PROBLEM STATEMENT:
In the data that follows, count each line holding the string "nuestros"; answer with the number only.

================================

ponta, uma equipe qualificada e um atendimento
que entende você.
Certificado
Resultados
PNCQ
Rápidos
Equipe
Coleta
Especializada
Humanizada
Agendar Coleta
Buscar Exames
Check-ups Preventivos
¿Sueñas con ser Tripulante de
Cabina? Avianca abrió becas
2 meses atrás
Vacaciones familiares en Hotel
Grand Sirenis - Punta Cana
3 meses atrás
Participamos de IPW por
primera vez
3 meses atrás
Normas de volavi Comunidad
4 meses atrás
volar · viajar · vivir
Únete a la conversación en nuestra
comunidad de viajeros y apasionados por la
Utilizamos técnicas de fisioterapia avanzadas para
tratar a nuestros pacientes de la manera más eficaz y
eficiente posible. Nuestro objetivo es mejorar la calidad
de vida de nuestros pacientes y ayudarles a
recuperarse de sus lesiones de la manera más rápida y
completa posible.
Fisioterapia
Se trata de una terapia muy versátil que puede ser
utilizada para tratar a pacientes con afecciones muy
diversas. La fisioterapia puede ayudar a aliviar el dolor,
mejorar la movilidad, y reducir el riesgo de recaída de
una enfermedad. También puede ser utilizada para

================================

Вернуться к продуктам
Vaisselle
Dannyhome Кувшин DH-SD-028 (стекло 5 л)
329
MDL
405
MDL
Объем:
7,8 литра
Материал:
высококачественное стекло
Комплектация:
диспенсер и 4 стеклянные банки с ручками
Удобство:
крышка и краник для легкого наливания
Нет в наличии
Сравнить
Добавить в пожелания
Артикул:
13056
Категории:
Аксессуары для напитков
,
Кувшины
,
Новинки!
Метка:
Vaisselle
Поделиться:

================================

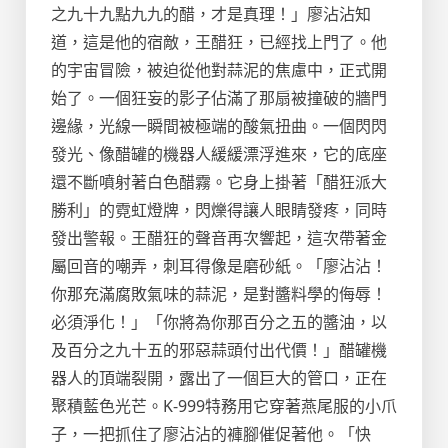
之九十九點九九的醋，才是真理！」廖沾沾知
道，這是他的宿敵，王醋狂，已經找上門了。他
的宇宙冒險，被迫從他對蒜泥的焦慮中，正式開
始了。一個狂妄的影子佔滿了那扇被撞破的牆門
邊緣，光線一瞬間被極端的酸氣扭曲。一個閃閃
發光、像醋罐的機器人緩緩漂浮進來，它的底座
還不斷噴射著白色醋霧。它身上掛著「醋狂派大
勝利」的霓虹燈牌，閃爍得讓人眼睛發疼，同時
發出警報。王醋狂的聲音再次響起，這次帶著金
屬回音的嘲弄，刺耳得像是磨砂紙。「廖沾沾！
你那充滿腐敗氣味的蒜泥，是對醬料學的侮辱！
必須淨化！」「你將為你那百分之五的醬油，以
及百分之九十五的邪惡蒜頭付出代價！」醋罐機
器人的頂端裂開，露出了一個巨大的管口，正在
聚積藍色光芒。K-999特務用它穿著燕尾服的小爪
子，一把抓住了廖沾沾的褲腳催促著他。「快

================================

EXERCISE RESPONSE:
2